Fossil Hunters Warned: Do Not Risk Your Life
Ancient fossils are a cool thing to own, but hunters are forewarned: do not risk life and limb for that ideal specimen.
According to Maritime and Coastguard Agency campaigns coordinator Joanne Groenenberg, the recent substantial rainfall puts some cliffs and cliff edges at risk of instability and crumbling.
People are warned to be cautious when walking across the cliffs’ top and bottom sections when taking a stroll during the holiday season. They are also asked to avoid hammering into the cliff and its rocks, but instead pick up specimens found lying on the beach.
It is also best to inform the Charmouth Heritage Coast Center for any significant discovery.

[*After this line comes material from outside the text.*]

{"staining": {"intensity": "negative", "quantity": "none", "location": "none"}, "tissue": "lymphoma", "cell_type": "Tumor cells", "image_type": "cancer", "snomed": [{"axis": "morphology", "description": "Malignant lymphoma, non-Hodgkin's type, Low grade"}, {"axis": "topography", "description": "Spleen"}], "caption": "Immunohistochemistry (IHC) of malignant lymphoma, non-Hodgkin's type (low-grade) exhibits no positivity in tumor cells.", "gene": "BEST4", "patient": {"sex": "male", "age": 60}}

Fossil Hunts Around The World
In recent fossil sightings around the world, the remains of a 25-million-year-old flightless bird was spotted on Vancouver beach in Canada. The rare fossil, found in good condition, was identified by scientists as an unknown type of plotopterid, an extinct species that lived in the North Pacific from the late Eocene to the early Miocene periods.
In Red Deer Cave in southwest China, a recently discovered leg bone fossil was believed to be of an early human species that may have lived longer than previously thought and may have even existed along with modern human beings into the Ice Age.
The partial femur found in China exhibited characteristics linking it to the most ancient human evolutionary chain members, such as being small, narrow-shafted and with very thin outer shaft layer.
Not all experts agreed with the findings, but the authors themselves believed that as in any other case of fossil analysis, more work needs to be done to build a convincing case.